Proofpoint has released research that identifies that eight out of the top nine online retailers in the UAE have a Domain-based Message Authentication, Reporting & Conformance (DMARC) record in place. However, only three out of the nine (33%) retailers have the strictest and recommended levels of DMARC protection in place, which allows them to identify and block fraudulent emails. This leaves customers of 67% of the top retailers in the country exposed to email fraud.
As retailers gear for high online sales volumes during the Black Friday and Cyber Monday special offers, it is imperative for them to ensure their customers are safeguarded against potential cybersecurity threats. Emile Abou Saleh, Regional Director, Middle East, and Africa for Proofpoint, said, “Cybercriminals are on the lookout for festive seasons and high sales period to drive targeted attacks through impersonation and retailers are no exception to this. While the Black Friday and Cyber Monday high sales period is a time to grab the best deals, it could also be a potential target zone for cybercriminals to attack. Our research has found that most retailers in the UAE are not implementing effective protection and email authentication best practices to safeguard themselves and their customers.”

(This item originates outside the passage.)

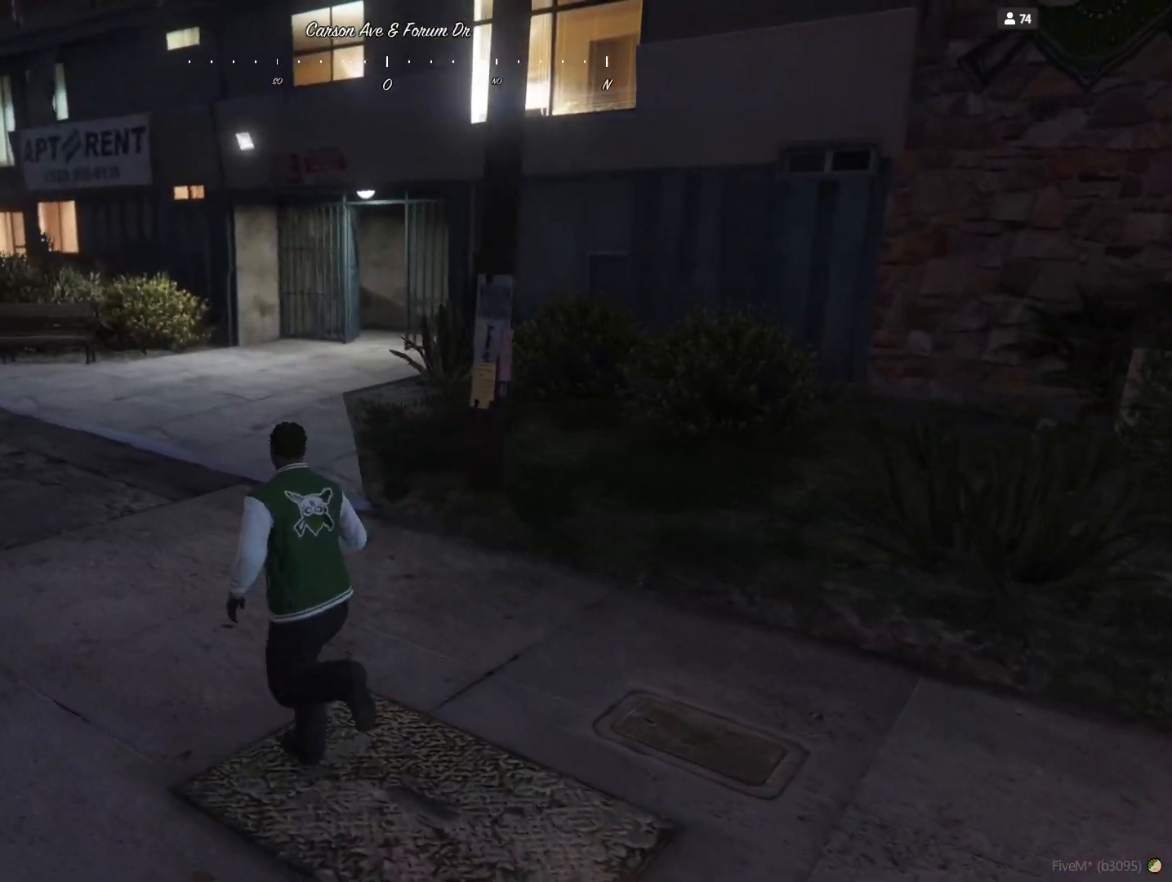
{"keys": [], "events": [[267, "q", "up"]]}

Cybercriminals traditionally resort to domain spoofing by posing as well-known brands and sending out emails from supposedly legitimate sender addresses to trick the customers. These emails are designed to make the customers share personal details which can then be used to commit fraud. With a DMARC policy in place, retailers can protect employees, customers, and partners from cybercriminals. The UAE-based retailers, however, rank better in comparison to global retailers across the Forbes Global 2000, which comprises 70 companies. As per another survey by Proofpoint, 30% (21 out of 70) of the Forbes Global 2000 retailers have no DMARC record and are exposed to email fraud and domain impersonation.
Moreover, while 70% of the retailers in Forbes Global 2000 have achieved some level of DMARC implementation, only 20% (14 out of 70) retailers have achieved the highest level of protection and are proactively blocking fraudulent emails from reaching customers, partners, vendors, and employees. The research comes at a time of increased demand for online shopping in the UAE, with the market size of the e-commerce industry in the UAE expected to grow from seven billion US dollars in 2020 to reach 17 billion US dollars by 2025, after the adjustments for the effect of the COVID-19 pandemic on e-commerce, according to Statista.
“Organisations across all sectors should deploy authentication protocols, such as DMARC, to bolster their email fraud defences. From a consumer standpoint, it is vital to remain vigilant and check the validity of all emails and protect customers and businesses,” added Abou Saleh.